(INFORMATION PROVIDED Opens)
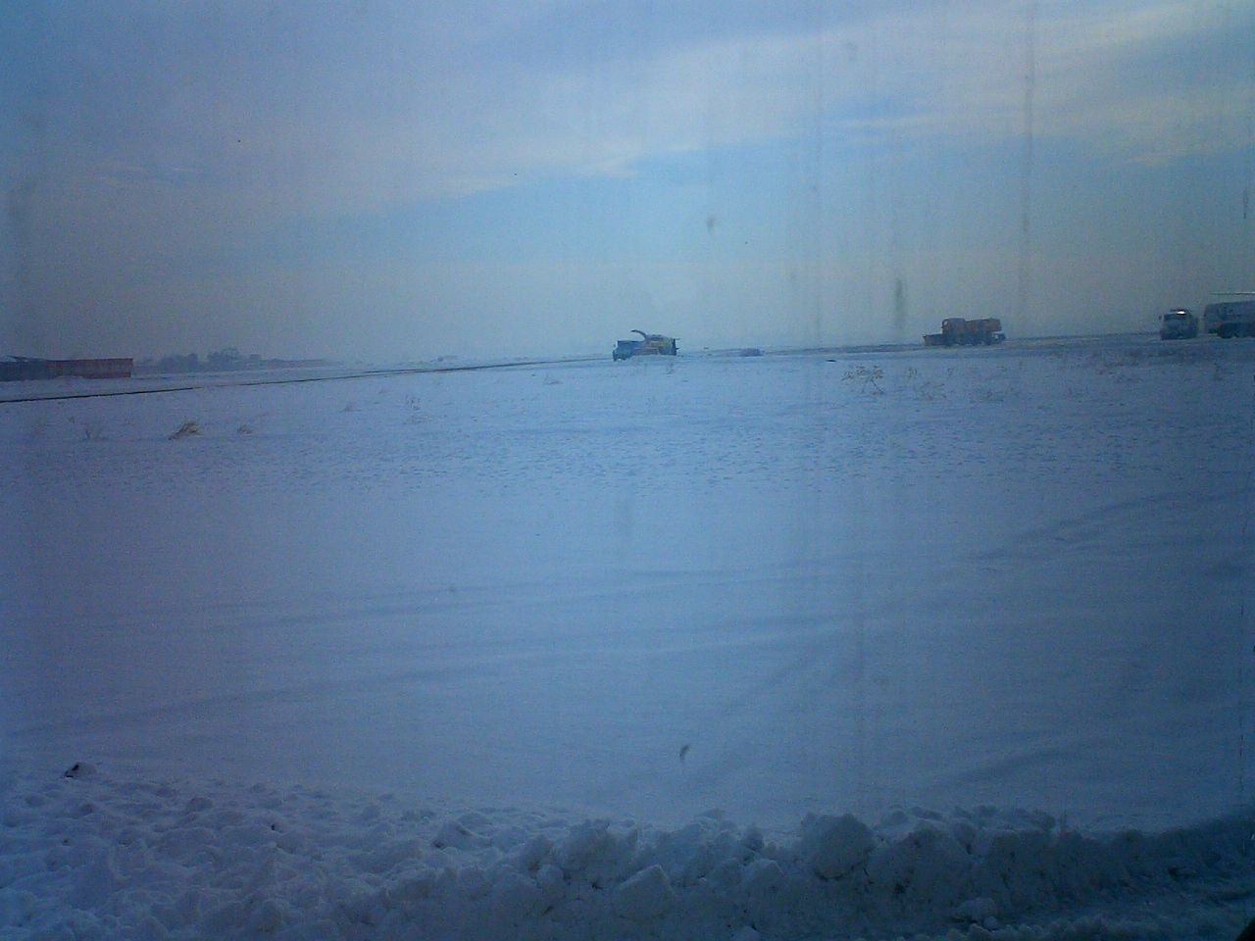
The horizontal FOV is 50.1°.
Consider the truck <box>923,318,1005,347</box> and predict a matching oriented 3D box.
[{"bbox_3d":[36.592,-15.003,146.000,8.300,2.950,2.700,-2,5,-1],"label":"truck"}]

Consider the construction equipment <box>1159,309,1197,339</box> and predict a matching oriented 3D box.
(INFORMATION PROVIDED Closes)
- PROBLEM: Please give every line above again word for word, apart from the pictures.

- WRITTEN ANSWER:
The horizontal FOV is 50.1°.
Consider the truck <box>923,318,1005,347</box> and predict a matching oriented 3D box.
[{"bbox_3d":[36.592,-15.003,146.000,8.300,2.950,2.700,-2,5,-1],"label":"truck"}]

Consider the construction equipment <box>1159,309,1197,339</box> and predict a matching oriented 3D box.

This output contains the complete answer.